*Supplied text*.
Support ARM/Thumb interworking #35

MrAnno · 2022-01-02T02:29:40Z

My understanding is that we have to support all possible scenarios, where both the original main() and new_main() can either be Thumb or ARM.

Note: I could not find a way to make the Thumb code generation optional, but it seems Thumb is a pretty old thing.

TODO:

Retest on real armv6
Retest on real armv8
"Provide your own main" tests: arm-calls-arm, thumb-calls-thumb, arm-calls-thumb, thumb-calls-arm

This fixes the BXF_ARCH_ARM and BXF_ARCH_ARM64 macros as well.

MrAnno · 2022-01-02T02:56:26Z

Hm, I'm not sure what happened with the timeout.c sample, it crashes somewhere in libc, before calling our patched main.

Snaipe · 2022-01-02T13:05:51Z

I'm not even seeing the failure logs on Cirrus, maybe the ARM runner is broken. In any case, if I'd had to guess, I'd assume it crashes trying to call main if the trampoline is not compatible?

MrAnno · 2022-01-02T18:50:10Z

Oh I think I have identified the exact problem.

ldr     r3, addr_data_alt
bx      r3

addr_data_alt:
.fill 4, 1, 0

The assembler generates the following from the above:

(gdb) x/3i opcodes
   0xfffef608:  ldr     r3, [pc, #0]    ; (0xfffef60c)
   0xfffef60a:  bx      r3
   0xfffef60c:  address of new_main

pc is 2 instructions ahead, which is 4 bytes in Thumb mode.

But when PC is used as a base register for addressing operations, it uses a word-aligned value, which means the offset is variable, so this can't be used reliably for patching. timeout.c is failing because its main function's address is not word-aligned (it's halfword-aligned), so the trampoline jumps to the wrong location:

(gdb) x/3i main
   0x4012e6:    ldr     r3, [pc, #0]    ; (0x4012e8)
   0x4012e8:    bx      r3
   0x4012ea:    address of new_main

MrAnno · 2022-01-02T19:59:45Z

I'm testing an idea that could make this truly position independent.

BX exchanges the instruction set if necessary.

*Activity list*.
1. Answer these questions about the ARM/Thumb interworking thread:
(a) Which two macros does the opening post say the change also fixes?
(b) Which sample crashes somewhere in libc before the patched main is reached?
(c) How is that sample's main function address aligned?
2. Pick up the ARM/Thumb interworking thread after its last sentence and add a few sentences that carry it forward.
The data after the text has no role here.

*Entries supplied*.
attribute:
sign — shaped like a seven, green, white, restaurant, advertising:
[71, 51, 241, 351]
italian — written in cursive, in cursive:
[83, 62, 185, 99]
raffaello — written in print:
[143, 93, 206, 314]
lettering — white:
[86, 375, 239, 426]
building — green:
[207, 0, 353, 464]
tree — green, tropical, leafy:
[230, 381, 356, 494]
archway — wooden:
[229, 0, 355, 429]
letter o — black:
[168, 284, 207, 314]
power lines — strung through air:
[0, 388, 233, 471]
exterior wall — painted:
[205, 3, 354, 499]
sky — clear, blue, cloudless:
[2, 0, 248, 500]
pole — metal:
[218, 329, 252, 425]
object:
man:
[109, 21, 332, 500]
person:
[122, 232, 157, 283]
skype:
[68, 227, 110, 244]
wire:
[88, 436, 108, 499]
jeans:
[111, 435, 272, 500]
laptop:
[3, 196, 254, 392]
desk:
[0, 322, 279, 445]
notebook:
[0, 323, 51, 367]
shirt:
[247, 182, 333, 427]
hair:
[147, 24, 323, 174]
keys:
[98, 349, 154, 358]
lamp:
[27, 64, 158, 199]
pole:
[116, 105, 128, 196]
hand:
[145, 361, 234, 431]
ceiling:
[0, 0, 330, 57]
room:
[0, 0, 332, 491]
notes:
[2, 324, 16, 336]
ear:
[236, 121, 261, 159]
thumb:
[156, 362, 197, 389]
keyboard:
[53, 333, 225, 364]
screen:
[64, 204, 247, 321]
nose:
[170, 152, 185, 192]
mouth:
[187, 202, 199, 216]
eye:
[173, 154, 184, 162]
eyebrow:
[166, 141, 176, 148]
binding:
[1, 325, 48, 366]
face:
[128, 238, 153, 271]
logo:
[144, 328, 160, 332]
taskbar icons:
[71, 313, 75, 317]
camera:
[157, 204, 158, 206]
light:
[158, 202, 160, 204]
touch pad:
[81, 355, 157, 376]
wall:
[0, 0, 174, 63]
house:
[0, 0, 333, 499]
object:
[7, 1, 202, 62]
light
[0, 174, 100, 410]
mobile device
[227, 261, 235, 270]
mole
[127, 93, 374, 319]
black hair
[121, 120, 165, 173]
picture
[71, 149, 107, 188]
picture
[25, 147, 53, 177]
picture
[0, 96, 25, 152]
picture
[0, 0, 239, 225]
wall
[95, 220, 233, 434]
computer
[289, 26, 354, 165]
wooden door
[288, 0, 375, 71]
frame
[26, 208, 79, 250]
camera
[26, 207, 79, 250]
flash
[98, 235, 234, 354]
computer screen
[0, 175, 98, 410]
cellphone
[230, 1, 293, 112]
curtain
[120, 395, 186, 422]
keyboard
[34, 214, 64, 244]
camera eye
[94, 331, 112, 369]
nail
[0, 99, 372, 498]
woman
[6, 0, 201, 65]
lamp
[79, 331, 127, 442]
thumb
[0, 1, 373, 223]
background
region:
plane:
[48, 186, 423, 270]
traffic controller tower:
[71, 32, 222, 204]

*Responses in order*.
1.
(a) BXF_ARCH_ARM and BXF_ARCH_ARM64
(b) timeout.c
(c) It is halfword-aligned, not word-aligned.

2.
MrAnno · 2022-01-03T01:39:33Z

Well, I'm not proud of the end result, but it finally works.

src/asm/trampoline-arm.S

Snaipe · 2022-01-03T13:10:34Z

src/exe-elf.c

@@ -179,7 +187,8 @@ int bxfi_exe_patch_main(bxfi_exe_fn *new_main)
    size_t len = align2_up(offset + sizeof (opcodes), PAGE_SIZE);

    mprotect(base, len, PROT_READ | PROT_WRITE | PROT_EXEC);
-    memcpy(nonstd (void *) addr, opcodes, sizeof (opcodes));
+    size_t prelude_len = bxfi_exe_inject_prelude(addr);


I think this can be simplified; I think the non-alignment is only an issue for the thumb trampoline, right? i.e. everything other than arm thumb is already aligned, and it's just the thumb trampoline that's misaligned.

If so, I think we should just preface the thumb trampoline with a 2-byte nop, and then align2_up(opcodes, 4) so that the nop gets ignored during the copy.

I tried implementing this, but I haven't been able to succeed.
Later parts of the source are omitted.